We need spaces where we can be messy. Where we can cry. Where we can tell the truth about where we’re struggling. Where we can be seen in both our struggle and our brilliance by other people who “get it.”

I think that other people “getting it” can be really key.

I remember the first time I went to an Al-Anon meeting how much relief I felt.

I had felt so alone. I had just left an abusive relationship, and I missed my partner so much.

The format of a group of people with some shared underlying struggles being real with each other, opened my tear ducts and my heart. I began to heal because I began to see and hold myself with more compassion than I could when sobbing alone in my room at home.

Together we can hold what we cannot as easily hold alone.

I have felt the power of intentional containers for holding big emotions, big journeys.

When I did an intensive, residential, semester-long leadership program at Kripalu Center for Yoga and Health about 10 years ago, I remember so clearly experiencing the idea that a breakdown can be a breakthrough.

What I would add is… if it’s well supported.

Feelings are a natural part of the healing and growth process.

What's unnatural is when we feel like we have to hide them. When we can't share with each other about where we're really at.

A breakdown can be a breakthrough if you're supported.

And that’s so much more easily the case when there are larger structures of support holding you.

Going back to my experience at Al Anon... suddenly, in that room, I could feel. I could cry in a way that felt different than when I was on my own... I was held. There was compassion in the air. I could be real about what was happening, without having to censor or worry about my feelings being too big for somebody else to hold. Because we had a larger container.

At the end of the first Queer Body Love retreat I hosted, one of the participants, a native New Yorker, said at the end that she had never understood the hippie dippie California phrase about "holding space"... until the retreat. At the retreat, she felt how powerful a group of people with shared life experiences and intentions "holding space" for each other in those yurts in the woods could be.

Find spaces that can hold you. That can hold all parts of you.

For folks whose bodies have been multiply marginalized, this can be challenging to find. I sit writing this with the heartbreak and also the longing to be part of the creation of such spaces. I see them emerging all over the place, and I know that in some ways they're still rare.

I didn't realize when I began Queer Body Love two and a half years ago that there would be such a longing for community around the very particular intersections of queerness, body image, food and self love. What QBL spaces aims to hold has expanded and deepened, and will continue to do so, because I have experienced both the value and also the pain that can come when you seek healing and then you don't feel seen or supported for parts of who you are.

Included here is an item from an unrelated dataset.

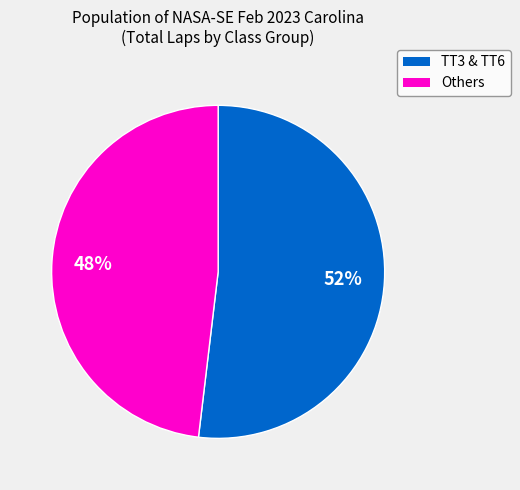

To the nearest percent, what is the average slice percentage?

50%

Seek people and spaces who will meet you. Know that if you feel shamed or not welcome because of your feelings... it's not about you.

You and your feelings are not too much.

Some people and spaces might not be able to hold them and you, and that doesn't mean that you are not worthy or that you're not too much. It means that we have opening and healing to do -- together -- to be able to meet each other more fully.

P.S. I heard about this online "Cry Club" Tumblr started by some folks in extended Bay Area community here where people post images of themselves crying. I've thought of it often when crying alone.